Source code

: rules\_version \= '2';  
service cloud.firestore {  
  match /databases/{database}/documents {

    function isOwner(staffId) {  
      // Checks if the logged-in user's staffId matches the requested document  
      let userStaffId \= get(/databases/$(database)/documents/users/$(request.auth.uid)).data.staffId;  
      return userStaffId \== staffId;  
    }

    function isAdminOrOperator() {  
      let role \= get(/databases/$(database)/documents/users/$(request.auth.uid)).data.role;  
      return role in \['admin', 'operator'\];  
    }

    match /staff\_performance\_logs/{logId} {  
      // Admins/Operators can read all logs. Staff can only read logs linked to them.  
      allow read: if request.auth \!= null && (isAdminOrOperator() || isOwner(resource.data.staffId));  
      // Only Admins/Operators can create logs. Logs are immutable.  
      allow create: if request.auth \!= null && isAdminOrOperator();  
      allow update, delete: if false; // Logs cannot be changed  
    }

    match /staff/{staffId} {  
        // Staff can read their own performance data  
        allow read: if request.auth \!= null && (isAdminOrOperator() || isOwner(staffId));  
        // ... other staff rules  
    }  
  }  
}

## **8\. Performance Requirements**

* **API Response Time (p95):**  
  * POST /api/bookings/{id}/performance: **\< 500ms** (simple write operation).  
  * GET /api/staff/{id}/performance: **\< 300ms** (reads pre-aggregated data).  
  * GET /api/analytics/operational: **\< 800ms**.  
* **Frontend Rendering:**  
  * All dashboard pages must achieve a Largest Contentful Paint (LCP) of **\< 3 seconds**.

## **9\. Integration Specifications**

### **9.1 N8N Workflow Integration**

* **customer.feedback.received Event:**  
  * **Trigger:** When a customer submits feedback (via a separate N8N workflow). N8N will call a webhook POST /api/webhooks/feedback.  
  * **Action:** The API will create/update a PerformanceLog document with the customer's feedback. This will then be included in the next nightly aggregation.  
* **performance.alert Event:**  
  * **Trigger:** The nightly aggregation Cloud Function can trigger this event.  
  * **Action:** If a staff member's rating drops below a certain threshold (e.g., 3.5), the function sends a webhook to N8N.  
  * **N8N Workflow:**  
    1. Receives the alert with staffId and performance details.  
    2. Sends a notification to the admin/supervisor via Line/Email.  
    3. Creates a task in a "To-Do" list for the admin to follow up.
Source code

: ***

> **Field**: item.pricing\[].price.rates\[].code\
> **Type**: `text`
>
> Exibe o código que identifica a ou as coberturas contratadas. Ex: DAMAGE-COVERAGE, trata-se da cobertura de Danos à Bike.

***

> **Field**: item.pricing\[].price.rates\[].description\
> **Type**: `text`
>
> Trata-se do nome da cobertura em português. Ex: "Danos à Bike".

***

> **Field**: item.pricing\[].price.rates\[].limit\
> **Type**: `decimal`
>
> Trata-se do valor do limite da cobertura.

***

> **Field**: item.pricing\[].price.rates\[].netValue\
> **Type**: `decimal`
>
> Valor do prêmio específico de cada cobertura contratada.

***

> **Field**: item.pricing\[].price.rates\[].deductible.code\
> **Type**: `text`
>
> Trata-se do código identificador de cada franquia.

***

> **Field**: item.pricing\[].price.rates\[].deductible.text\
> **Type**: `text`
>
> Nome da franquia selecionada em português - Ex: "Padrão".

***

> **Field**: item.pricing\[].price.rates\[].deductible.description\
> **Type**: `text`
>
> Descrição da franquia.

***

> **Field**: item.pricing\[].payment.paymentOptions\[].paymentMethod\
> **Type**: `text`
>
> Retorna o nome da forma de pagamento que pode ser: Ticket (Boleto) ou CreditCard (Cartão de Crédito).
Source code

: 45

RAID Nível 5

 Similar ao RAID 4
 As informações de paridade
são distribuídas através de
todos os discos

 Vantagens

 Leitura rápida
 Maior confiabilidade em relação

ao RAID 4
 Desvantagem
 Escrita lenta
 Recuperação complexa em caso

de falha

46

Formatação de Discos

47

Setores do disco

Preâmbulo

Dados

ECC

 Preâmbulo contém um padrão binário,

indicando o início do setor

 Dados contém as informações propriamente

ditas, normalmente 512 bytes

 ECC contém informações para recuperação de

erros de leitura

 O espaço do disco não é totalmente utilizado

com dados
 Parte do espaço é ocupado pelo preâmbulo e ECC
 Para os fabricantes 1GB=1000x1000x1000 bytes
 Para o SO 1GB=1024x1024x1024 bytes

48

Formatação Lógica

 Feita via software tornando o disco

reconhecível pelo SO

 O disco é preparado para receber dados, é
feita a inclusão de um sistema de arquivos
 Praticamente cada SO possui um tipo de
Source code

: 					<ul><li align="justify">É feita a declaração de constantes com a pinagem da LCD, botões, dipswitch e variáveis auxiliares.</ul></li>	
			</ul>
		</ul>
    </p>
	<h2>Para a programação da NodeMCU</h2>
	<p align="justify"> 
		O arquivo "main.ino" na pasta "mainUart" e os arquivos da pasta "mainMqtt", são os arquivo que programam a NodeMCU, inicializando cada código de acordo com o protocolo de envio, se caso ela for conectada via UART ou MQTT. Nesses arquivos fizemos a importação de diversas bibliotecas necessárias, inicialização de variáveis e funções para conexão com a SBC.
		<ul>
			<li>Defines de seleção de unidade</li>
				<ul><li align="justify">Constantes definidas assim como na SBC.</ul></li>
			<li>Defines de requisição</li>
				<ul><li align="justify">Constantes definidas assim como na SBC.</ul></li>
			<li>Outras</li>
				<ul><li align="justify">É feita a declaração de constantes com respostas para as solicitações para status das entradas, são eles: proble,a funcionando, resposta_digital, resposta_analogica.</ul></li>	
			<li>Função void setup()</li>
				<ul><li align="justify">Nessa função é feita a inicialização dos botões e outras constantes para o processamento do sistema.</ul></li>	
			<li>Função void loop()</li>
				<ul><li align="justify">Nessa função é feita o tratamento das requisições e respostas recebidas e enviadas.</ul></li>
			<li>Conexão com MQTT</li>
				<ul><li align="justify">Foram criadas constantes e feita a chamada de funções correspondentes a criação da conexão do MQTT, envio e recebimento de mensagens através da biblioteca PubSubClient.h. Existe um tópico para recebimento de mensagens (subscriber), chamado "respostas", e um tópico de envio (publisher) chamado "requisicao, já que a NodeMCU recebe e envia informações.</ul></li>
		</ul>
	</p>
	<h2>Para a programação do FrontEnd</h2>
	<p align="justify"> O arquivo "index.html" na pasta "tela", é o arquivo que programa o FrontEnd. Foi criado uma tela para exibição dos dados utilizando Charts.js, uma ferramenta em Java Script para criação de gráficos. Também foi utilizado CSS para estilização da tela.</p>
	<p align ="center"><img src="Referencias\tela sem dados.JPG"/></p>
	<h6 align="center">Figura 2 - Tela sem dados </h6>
- - -
» WHAT TO DO:
Collect each line of the material above that contains the string "isAdminOrOperator".

» SOLUTION BELOW:
    function isAdminOrOperator() {  
      allow read: if request.auth \!= null && (isAdminOrOperator() || isOwner(resource.data.staffId));  
      allow create: if request.auth \!= null && isAdminOrOperator();  
        allow read: if request.auth \!= null && (isAdminOrOperator() || isOwner(staffId));  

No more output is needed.